Aufgaben =
a. Schreib aus dem Text zu § 69 FGO den Abschnitt von "Eine Vollstreckung droht" bis einschließlich "zu rechnen ist." wortgetreu ab.
b. Beantworte anhand des Textes zu § 69 FGO diese Fragen:
(i) Nach welcher Vorschrift darf man den Antrag direkt beim Gericht stellen, wenn die Vollstreckung droht?
(ii) Was muss man zuerst abwarten, wenn schon bei der Finanzbehörde ein AdV-Antrag gestellt ist?
(iii) Wann droht laut Text eine Vollstreckung noch nicht?
c. Führe den Text zu § 69 FGO nach seinem letzten Satz weiter.

Ausgangstext =

—————

Rz. 16
Die unmittelbare Antragstellung beim Gericht (s. Rz. 9) ist nach § 69 Abs. 4 S. 2 Nr. 2 FGO zulässig, wenn die Vollstreckung wegen des strittigen Anspruchs droht. Dies gilt jedoch nicht, wenn bereits bei der Finanzbehörde ein AdV-Antrag gestellt ist. In diesem Fall muss zunächst die finanzbehördliche Entscheidung abgewartet werden, es sei denn, dass die Finanzbehörde untätig bleibt oder tatsächlich sich Vollstreckungsmaßnahmen konkretisieren (s. Rz. 15).
Die drohende Vollstreckung ist eine Zugangsvoraussetzung für die unmittelbare Antragstellung bei Gericht.
Eine Vollstreckung droht noch nicht, wenn lediglich aufgrund des behördlichen Rhythmus von Mahn- und Rückstandsanzeigen mit Vollstreckungsmaßnahmen zu rechnen ist.

—————

Einträge im Datensatz:
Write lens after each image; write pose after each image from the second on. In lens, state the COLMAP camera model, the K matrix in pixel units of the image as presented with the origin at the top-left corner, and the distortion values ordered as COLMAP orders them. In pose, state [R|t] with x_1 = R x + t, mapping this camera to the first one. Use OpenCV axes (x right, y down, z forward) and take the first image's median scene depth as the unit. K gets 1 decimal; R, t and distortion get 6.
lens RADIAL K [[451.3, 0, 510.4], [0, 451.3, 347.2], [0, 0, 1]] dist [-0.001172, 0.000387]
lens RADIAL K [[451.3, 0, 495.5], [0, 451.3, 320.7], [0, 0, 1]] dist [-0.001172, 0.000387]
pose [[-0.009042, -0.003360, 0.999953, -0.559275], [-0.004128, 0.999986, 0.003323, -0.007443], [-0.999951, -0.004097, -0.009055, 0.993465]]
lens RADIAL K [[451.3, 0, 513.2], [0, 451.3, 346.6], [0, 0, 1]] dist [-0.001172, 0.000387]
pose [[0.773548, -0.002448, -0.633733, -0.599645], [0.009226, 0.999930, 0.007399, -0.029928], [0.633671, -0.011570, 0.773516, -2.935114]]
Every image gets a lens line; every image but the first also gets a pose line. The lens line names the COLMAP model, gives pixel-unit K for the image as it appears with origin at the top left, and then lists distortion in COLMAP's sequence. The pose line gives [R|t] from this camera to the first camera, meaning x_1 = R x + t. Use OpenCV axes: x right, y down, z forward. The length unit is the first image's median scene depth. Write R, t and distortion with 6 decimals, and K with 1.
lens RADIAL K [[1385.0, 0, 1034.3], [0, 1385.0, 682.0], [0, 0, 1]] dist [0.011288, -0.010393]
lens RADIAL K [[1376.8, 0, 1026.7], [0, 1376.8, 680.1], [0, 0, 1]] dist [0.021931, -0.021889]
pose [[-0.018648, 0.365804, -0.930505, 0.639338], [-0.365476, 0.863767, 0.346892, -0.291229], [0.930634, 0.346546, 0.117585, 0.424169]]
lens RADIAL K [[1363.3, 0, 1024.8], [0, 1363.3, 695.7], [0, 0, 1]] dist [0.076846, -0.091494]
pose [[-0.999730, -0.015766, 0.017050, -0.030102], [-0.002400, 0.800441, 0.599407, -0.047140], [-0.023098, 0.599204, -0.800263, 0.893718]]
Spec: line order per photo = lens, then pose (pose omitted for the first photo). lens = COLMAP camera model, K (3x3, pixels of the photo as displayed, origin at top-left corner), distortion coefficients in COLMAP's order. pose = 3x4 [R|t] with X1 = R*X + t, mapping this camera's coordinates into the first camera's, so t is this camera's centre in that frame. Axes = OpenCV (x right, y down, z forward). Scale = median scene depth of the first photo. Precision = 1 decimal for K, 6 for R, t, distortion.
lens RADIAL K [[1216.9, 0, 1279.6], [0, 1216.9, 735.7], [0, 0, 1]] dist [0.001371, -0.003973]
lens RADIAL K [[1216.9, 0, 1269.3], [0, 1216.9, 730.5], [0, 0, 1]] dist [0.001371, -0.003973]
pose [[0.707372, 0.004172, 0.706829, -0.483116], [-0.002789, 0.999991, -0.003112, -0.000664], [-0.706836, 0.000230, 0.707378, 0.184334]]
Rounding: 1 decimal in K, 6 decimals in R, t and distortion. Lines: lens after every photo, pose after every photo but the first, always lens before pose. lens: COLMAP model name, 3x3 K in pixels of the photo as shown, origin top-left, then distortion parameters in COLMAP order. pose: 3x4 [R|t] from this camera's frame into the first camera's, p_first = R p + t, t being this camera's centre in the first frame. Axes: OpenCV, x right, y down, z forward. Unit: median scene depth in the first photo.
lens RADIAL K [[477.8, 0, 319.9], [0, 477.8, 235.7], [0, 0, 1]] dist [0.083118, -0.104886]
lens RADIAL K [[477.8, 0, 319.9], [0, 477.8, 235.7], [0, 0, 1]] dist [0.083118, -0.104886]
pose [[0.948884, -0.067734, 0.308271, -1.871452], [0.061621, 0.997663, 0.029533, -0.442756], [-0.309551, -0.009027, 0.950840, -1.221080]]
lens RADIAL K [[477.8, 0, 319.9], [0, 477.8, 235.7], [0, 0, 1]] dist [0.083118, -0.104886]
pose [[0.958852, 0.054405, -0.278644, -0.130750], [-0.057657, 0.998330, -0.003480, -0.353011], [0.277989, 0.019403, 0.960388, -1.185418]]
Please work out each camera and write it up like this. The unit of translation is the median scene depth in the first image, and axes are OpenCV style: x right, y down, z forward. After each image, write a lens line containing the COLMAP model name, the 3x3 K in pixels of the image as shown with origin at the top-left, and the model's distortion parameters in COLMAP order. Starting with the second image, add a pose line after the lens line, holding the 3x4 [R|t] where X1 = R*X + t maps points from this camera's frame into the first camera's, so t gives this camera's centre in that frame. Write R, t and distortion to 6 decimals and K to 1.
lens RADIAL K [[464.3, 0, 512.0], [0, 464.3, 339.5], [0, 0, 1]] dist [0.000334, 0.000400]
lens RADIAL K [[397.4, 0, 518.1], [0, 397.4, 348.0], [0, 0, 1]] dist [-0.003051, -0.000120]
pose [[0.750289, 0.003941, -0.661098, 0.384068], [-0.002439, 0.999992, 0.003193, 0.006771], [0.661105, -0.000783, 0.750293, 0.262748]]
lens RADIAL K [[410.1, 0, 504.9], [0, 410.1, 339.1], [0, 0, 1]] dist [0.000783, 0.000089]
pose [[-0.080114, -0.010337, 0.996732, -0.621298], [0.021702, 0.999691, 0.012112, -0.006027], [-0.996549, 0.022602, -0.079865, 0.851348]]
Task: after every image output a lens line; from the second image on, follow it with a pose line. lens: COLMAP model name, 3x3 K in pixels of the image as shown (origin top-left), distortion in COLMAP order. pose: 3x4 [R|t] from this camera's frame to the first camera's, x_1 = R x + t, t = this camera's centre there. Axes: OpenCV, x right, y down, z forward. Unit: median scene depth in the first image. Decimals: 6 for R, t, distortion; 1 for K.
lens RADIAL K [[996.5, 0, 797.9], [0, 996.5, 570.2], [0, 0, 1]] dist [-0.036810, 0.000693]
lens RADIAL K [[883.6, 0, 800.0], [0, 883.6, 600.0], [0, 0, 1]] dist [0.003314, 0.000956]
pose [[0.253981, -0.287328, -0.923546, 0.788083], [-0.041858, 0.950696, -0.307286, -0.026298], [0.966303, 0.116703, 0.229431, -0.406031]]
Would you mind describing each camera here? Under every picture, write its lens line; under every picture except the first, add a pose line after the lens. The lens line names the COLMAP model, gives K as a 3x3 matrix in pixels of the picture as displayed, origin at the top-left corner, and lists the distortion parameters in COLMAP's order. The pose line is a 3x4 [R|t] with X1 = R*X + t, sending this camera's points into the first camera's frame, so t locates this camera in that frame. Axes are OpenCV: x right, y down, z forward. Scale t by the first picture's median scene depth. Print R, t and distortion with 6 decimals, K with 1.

—————

Antworten je Aufgabe =
a.
Eine Vollstreckung droht noch nicht, wenn lediglich aufgrund des behördlichen Rhythmus von Mahn- und Rückstandsanzeigen mit Vollstreckungsmaßnahmen zu rechnen ist.

b.
(i) Nach § 69 Abs. 4 S. 2 Nr. 2 FGO.
(ii) Die finanzbehördliche Entscheidung.
(iii) Wenn lediglich aufgrund des behördlichen Rhythmus von Mahn- und Rückstandsanzeigen mit Vollstreckungsmaßnahmen zu rechnen ist.

c.
Rz. 17
Die Vollstreckung droht vielmehr, wenn die Behörde das Vollstreckungsverfahren bereits begonnen hat bzw. sie aus der Sicht eines objektiven Beobachters unmittelbar bevorsteht.
Dies kann i. S. v. § 69 Abs. 4 S. 2 Nr. 2 FGO nur sein, wenn die Voraussetzungen für den Beginn der Vollstreckung erfüllt sind. Es muss die Vollstreckbarkeit des Anspruchs gegeben sein. Es muss bereits die Fälligkeit nach § 220 AO eines gegen den Beteiligten bestehenden Anspruchs aus dem Steuerschuldverhältnis gegeben sein, d. h. dem Beteiligten ein Leistungsgebot gem. § 254 AO bekannt gegeben und ein Vollstreckungsaufschub nach § 258 AO nicht gewährt worden sein. Erforderlich ist ferner, dass die Finanzbehörde eine Mahnung gem. § 259 AO hinsichtlich des streitigen Anspruchs aus dem Steuerschuldverhältnis erlassen hat und konkrete Vorbereitungshandlungen für die Vollstreckungsdurchführung getroffen hat, insofern also z. B.die Finanzverwaltung die Pfändung von Sachen, des Arbeitseinkommens, von Bankkonten oder anderen Forderungen konkret ankündigt.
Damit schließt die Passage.